Court of Appeal for Ontario
Date: 2019-06-24 Docket: C66372
Judges: Juriansz, van Rensburg and Paciocco JJ.A.
Between
Michael Richard Applicant (Appellant)
and
The Corporation of the City of Niagara Falls Respondent (Respondent)
Counsel
Christopher Du Vernet and Carlin McGoogan, for the appellant
Michael Bordin, for the respondent
Heard
June 19, 2019
On Appeal
On appeal from the order of Justice Joseph R. Henderson of the Superior Court of Justice, dated December 10, 2018, with reasons reported at 2018 ONSC 7389.
Reasons for Decision
[1] Mr. Richard brought an application seeking a declaration that he is the legal owner by way of adverse possession of certain land belonging to the City of Niagara Falls ("the City"). He also requested a vesting order.
[2] That disputed land was formerly part of a railway corridor contiguous to Mr.
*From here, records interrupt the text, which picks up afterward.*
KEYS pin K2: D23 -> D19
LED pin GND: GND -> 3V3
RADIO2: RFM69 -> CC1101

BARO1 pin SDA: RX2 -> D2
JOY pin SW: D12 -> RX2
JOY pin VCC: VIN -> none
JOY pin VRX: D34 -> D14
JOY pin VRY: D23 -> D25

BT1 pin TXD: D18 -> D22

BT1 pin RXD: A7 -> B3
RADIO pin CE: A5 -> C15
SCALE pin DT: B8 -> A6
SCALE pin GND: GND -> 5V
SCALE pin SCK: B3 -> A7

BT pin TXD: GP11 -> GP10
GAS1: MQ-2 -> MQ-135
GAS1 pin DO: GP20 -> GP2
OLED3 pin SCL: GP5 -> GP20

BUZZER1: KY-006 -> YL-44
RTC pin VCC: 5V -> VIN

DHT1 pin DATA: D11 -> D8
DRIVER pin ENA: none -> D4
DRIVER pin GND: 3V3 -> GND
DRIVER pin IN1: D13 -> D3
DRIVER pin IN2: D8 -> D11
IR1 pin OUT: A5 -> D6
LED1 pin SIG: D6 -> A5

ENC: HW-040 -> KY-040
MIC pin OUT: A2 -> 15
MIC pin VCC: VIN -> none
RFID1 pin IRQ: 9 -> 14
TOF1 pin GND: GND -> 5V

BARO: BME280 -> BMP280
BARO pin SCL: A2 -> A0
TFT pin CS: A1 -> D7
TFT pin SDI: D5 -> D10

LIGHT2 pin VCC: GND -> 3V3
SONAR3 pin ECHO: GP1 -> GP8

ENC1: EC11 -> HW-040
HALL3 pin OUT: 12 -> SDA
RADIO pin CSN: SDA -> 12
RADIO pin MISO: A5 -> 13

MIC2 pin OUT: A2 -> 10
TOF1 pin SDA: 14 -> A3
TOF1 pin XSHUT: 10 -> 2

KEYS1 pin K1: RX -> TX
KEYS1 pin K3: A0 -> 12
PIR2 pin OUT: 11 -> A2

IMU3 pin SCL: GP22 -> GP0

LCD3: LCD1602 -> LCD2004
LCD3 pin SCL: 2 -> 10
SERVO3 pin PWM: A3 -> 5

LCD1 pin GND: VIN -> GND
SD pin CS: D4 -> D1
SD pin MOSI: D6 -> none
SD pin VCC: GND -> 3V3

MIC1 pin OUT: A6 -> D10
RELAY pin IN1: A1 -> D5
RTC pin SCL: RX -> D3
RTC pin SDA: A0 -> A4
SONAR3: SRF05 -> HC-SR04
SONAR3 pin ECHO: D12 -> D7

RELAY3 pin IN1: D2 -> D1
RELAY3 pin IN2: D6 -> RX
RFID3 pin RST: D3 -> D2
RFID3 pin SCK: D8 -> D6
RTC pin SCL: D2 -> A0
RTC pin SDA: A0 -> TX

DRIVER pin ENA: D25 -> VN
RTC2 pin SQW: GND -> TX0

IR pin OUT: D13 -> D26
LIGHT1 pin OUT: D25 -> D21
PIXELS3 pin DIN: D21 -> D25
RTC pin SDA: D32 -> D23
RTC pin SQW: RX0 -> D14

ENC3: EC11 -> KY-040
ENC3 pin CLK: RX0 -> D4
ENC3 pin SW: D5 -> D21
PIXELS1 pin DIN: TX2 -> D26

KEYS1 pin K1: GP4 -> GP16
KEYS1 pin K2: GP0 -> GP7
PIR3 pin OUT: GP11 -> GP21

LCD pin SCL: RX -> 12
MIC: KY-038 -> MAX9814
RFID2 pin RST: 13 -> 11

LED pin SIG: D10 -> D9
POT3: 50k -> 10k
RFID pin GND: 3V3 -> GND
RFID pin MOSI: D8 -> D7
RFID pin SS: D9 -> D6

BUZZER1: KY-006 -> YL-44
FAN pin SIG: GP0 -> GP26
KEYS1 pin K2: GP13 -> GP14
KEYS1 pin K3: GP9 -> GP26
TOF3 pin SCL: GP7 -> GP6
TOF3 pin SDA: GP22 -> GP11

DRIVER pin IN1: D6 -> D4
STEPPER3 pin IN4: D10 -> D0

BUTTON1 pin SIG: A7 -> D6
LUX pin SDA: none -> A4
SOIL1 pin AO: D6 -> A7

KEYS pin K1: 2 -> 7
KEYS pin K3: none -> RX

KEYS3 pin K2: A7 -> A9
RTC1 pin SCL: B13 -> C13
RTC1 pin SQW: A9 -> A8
Richard's backyard.
[3] The application judge denied the application after finding that Mr. Richard had failed to provide sufficient evidence to meet the third branch of the adverse possession test, which required him to prove that the City had effectively been excluded from possession of the disputed land in the ten years immediately prior to July 19, 1999, when the land was first registered in the Land Titles system.
[4] Mr. Richard appeals that decision. He contends that the application judge erred in law by applying an improper and unduly stringent standard on the third element of the adverse possession test, and that the application judge committed palpable and overriding error by failing to give effect to all of the evidence on that issue. The City disputes both grounds of appeal, and argues that in fact the application judge erred in finding in Mr. Richard's favour on the first two elements of the adverse possession test. The City raises additional arguments about the availability of adverse possession against a municipality.
[5] It is unnecessary to address all of the issues raised to resolve this appeal. Mr. Richard's adverse possession claim cannot succeed unless he establishes all three elements of the adverse possession test, and we find no error in the application judge's conclusion that Mr. Richard had not satisfied the third branch of the test. We therefore dismissed Mr. Richard's appeal at the end of the oral hearing. These are our reasons relating to the application judge's conclusions on this third branch of the test.
[6] We do not agree that the application judge applied the wrong or an unnecessarily onerous standard in considering the third element of the adverse possession test. This third element inquires whether the claimant has "effectively excluded the true owner from possession" of the disputed land: Masidon Investments Ltd. v. Ham (1984), 45 O.R. (2d) 563 (C.A.), at p. 567, leave to appeal refused, [1984] S.C.C.A. No. 232. The application judge's material finding - that "the evidence is insufficient to prove that the City has been effectively excluded from possession of the Disputed Land" – directly addresses the proper inquiry.
[7] When the application judge found that "the tree line does not form an insurmountable obstacle", he was not elevating that standard. Instead, he was making a factual determination that was available on the evidence and that contributed to his finding that the third branch of the test had not been met. Mr. Richard had limited evidence that could advance his contention that members of the public had effectively been excluded from the disputed property from 1989 to 1999. He therefore relied heavily on the tree line. Had that tree line formed an insurmountable obstacle between 1989 and 1999, the necessary factual inference would have been that the public must have effectively been excluded by that barrier. When the application judge found that the tree line was not an insurmountable obstacle, he was simply explaining why he declined to make that inference.
[8] We have considered the other evidence that Mr. Richard points to in support of his alternative position that the application judge committed palpable and overriding error by not finding that the public had been effectively excluded.
[9] Much of that evidence, including the 2017 concession made by a lawyer for the City that the land was not then functioning as a park, describes the current state of affairs and is therefore of limited utility in determining the use that the public could have made of the land between 1989 and 1999.
[10] Nor was the application judge compelled to infer that because the tree line looked like a backyard boundary, the public was effectively excluded.
[11] In our view, the application judge was entitled to conclude that Mr. Richard had not established the third element of the adverse possession test. He made no palpable and overriding error.
[12] For these reasons we dismissed the appeal. As agreed between the parties, the City of Niagara Falls is entitled to costs on the appeal in the amount of $13,000 inclusive of applicable taxes and disbursements.
R.G. Juriansz J.A. K. van Rensburg J.A. David M. Paciocco J.A.